One of the great tricks the movie pulls is making you think you’re watching an underdog sports story. It’s Gavin O’Connor! He made Warrior. Shit, he made one of my favorite sports movies, Miracle. I get the impression that O’Connor could make one of those half asleep, because… well, he kind of does, here. The Way Back isn’t an underdog sports movie at its core — that is not what the emotional journey of the film is, in the end. But those parts of the movie are mostly really effective.

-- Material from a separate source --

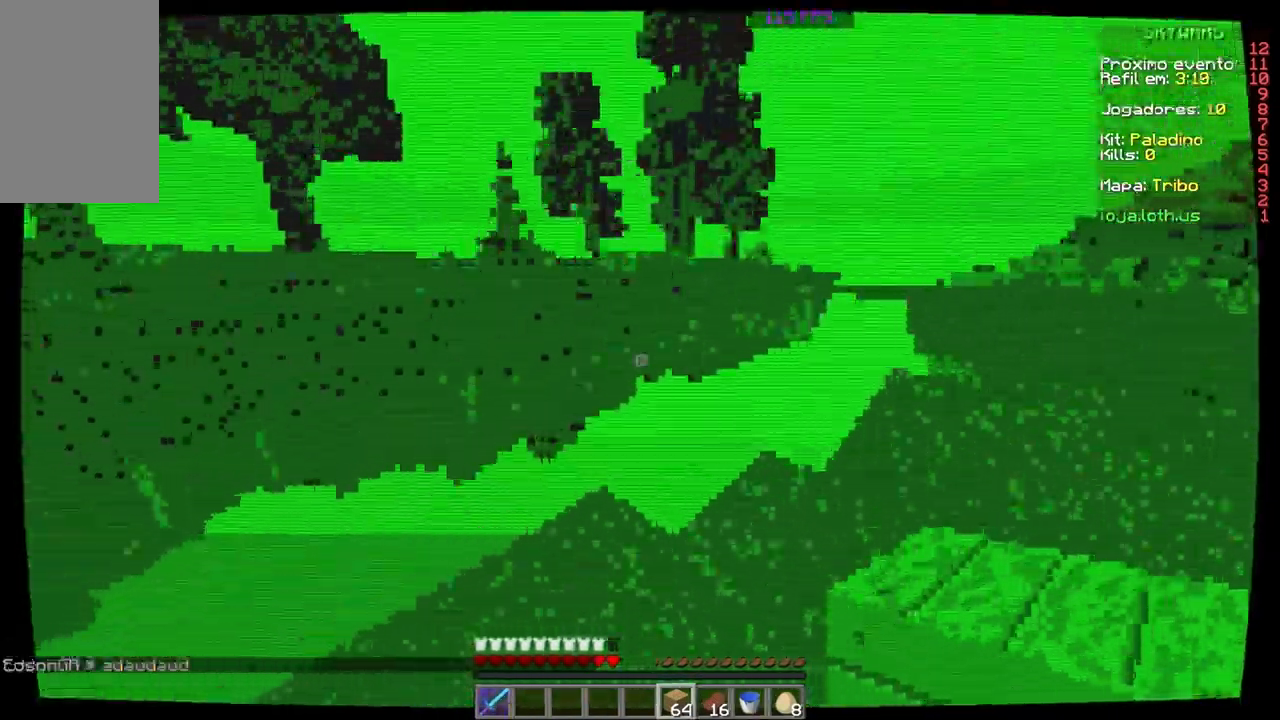
{"keys": ["w"], "mouse": [], "events": []}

Mostly is an important word there, though. I had issues with the film and many of them stem from the sports aspect. We spend a lot of time on the basketball story, but we really only ever get to know one kid, Marcus. Some attempts are made to give another kid an emotional journey, but it felt like most of his scenes were left on the cutting room floor. It felt empty. The rest of the kids are one-note caricatures — the fat one (oh, good…), the playboy, the… football player? — and I’m not even sure what their names are. Wait, no, the fat kid is named ‘Chubs’, because fuck me, I guess.
But that’s a small issue, ultimately. One of the sharpest things about The Way Back is that the movie understands that, as important as these games are to the kids on the team, this is a movie about Jack. And Jack’s problems can’t be fixed by a basketball game. Often, the triumphant tone of sports movies comes from a conflation of the sport and the life. Winning in sports stands in for personal merit, for growth. What Gavin O’Connor and writer Brad Ingelsby ask here is: Should it be? Why do we conflate the two? And what does that mean for real healing?

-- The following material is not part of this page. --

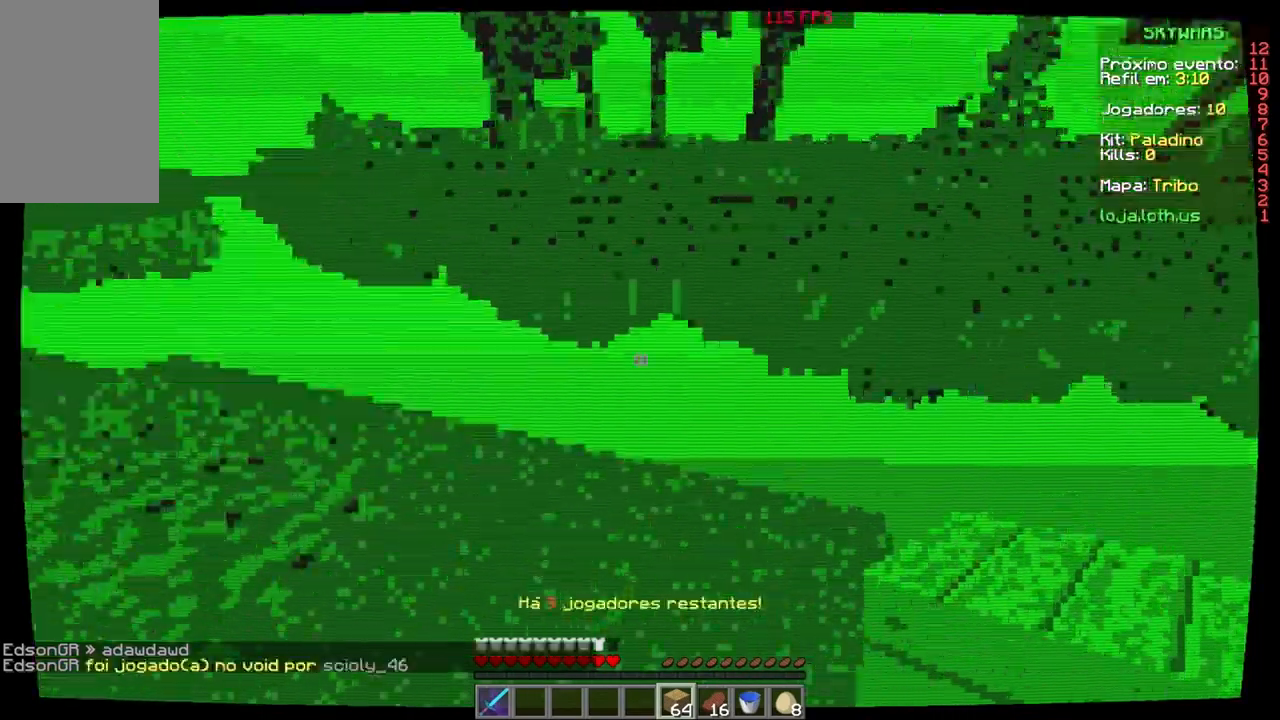
{"keys": ["d", "s"], "mouse": [], "events": [[133, "w", "up"], [234, "d", "down"], [400, "s", "down"]]}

“We can’t change the past, Jack.”
I’m mixed, ultimately, in where the movie comes down on those questions. I like what the movie is trying to do and say, its final quarter maybe the only mild surprise in the whole film, but the transition there is graceless. As with the Friday Night Lights film, this is a solid but shallow version of a gargantuan story that needs to be expanded upon to truly excel. The movie has so much ground to cover that it skims over a lot of crucial issues. Like: Was he drinking during the middle parts of the film? We don’t see it, but there’s nothing to suggest he isn’t, either. The tone of the film just changes completely for like 45 minutes. That’s not even getting into his students, particularly Marcus and his testy-but-confusing relationship with his father.
And yet, I did find it affecting. There are small grace notes that landed subtly but powerfully throughout the film. I’m so used to sports movies that wrap everything up in a bow, but The Way Back is smaller and more elliptical than that in a way I find enticing, despite its problems. One running thread about Jack’s foul mouth on the court would, in a cheaper version of this story, be fully resolved by the end. Perhaps he would see that he’s having some negative effect on his players. Perhaps he would even find his way back to God in a neat and tidy two hour arc. It’s easy to imagine that movie. But in The Way Back, change is incremental. It’s uncertain. And most importantly, it’s hard.
Look, I’m a cynical person by nature. I did not go into The Way Back particularly excited for it, and I didn’t come out raving. There are a lot of familiar beats here. But there’s also a power to its emotions that has stuck with me in the days since I saw it. I went in expecting something very simple, and that movie is present. It’s just not the only movie on the screen at the time. At its heart, The Way Back never forgets that it is a movie about grief, not about basketball, not about inspiration, and it takes that grief seriously in a way I didn’t expect. This isn’t the best movie Ben Affleck’s been in, but it’s the best Ben Affleck’s ever been. And if you want to see a surprisingly thoughtful character piece from a major studio, you could do much, much worse.